Celles-ci couvrent tout, des salaires standard aux heures et aux licenciements. En moyenne, seuls 8% des employés du secteur privé appartiennent à ces syndicats et les petites et moyennes entreprises qui sont au cœur du tissu économique français n’ont guère leur mot à dire dans les négociations.

En France, la tradition veut que le ministre du Travail applique automatiquement le résultat des négociations à toutes les entreprises du secteur – mais il n’ya aucune obligation légale de le faire.

L’Allemagne donne un exemple de comportement différent: dans ce cas, l’extension des accords sectoriels à des contrats individuels est une exception plutôt que la règle. Faire la même chose en France ne nécessiterait pas de nouvelle législation; ce serait une simple décision politique.

La deuxième chose que Macron pourrait faire serait de modifier la réglementation en matière d’indemnisation du chômage.

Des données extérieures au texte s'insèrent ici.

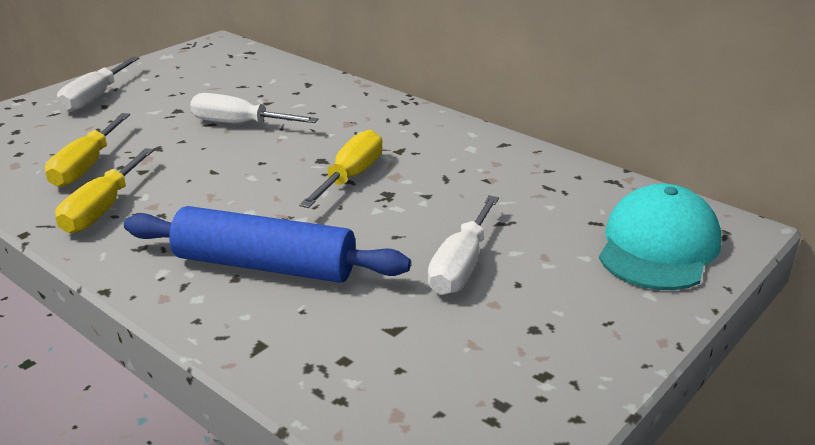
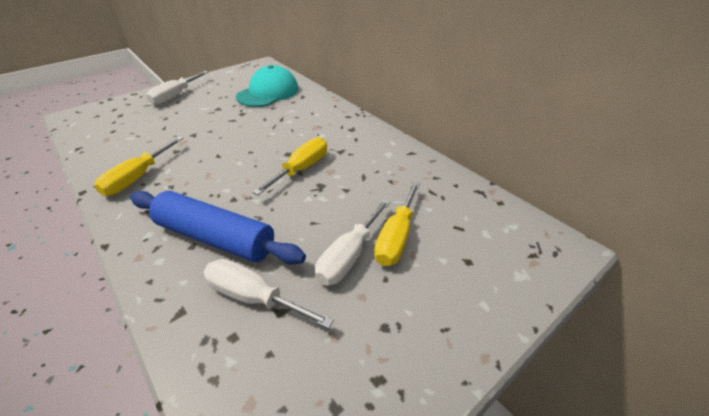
camera: 10 degrees right, 10 degrees up
(86, 167) = (145, 144): yellow screwdriver -> yellow screwdriver (396, 237)
(239, 124) = (249, 122): white screwdriver -> white screwdriver (253, 297)
(658, 246) = (501, 256): turquoise cap -> turquoise cap (268, 92)

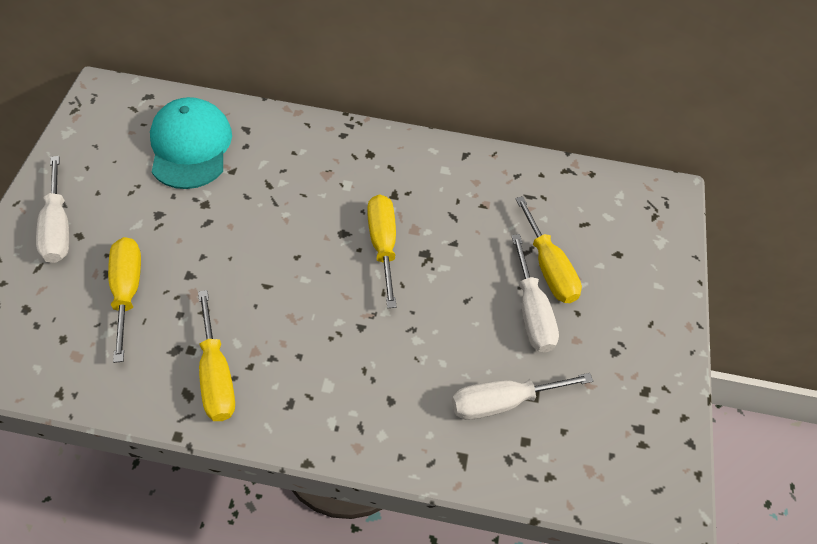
camera: 45 degrees left, 15 degrees up
(161, 127) = (127, 291): none -> yellow screwdriver
(215, 237) = (401, 377): blue rolling pin -> none

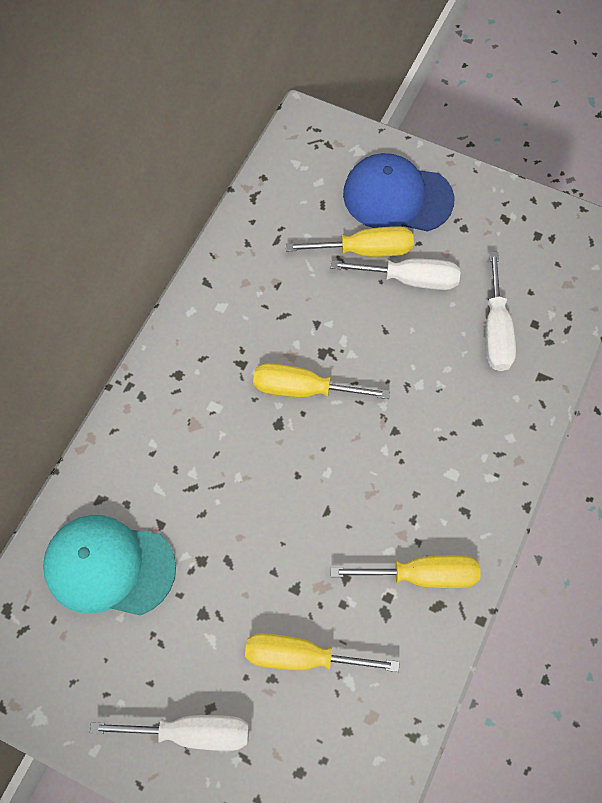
camera: 70 degrees left, 10 degrees up
(623, 284) = (397, 197): none -> blue cap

Selon la législation archaïque française en matière de travail, certains travailleurs plus pauvres peuvent gagner plus en alternant des contrats à court terme (souvent deux semaines) avec de fréquentes périodes de chômage, ce qu’ils auraient pu gagner s’ils avaient été employés de la même manière.

Certains syndicats ont fait valoir que les réductions de coûts devraient être compensées par des augmentations des paiements versés par les employeurs.

L'administration a estimé que 600 000 travailleurs se trouvaient dans cette situation. Si ces dispositions étaient modifiées, nombre de ces travailleurs seraient rapidement exclus du chômage.

Cette mesure pourrait être plus difficile à mettre en œuvre. L'élimination de ces inefficiences rendrait inévitablement les paiements publics moins généreux. Certains syndicats ont fait valoir que les réductions de coûts devraient être compensées par une augmentation des paiements versés par les employeurs, en particulier par ceux dont les travailleurs effectuent le plus souvent une rotation dans le cadre de contrats à court terme. Alors que Macron a déclaré qu'il était déterminé à changer le système, les employeurs qui seraient touchés bloquent la réforme.

Aucune de ces deux mesures ne protégerait la France des conséquences possibles des guerres tarifaires ou du Brexit du président américain Donald Trump. Mais elles permettraient au pays de tirer pleinement parti de toute reprise mondiale et, à moyen terme, de s'affranchir de l’une des réglementations du travail les moins favorables aux entreprises en Europe. Le plein emploi, sans lequel l'harmonie et la justice sociale resteront une aspiration lointaine, deviendrait possible.

George de Menil est professeur à l'École des hautes études en sciences sociales (EHESS).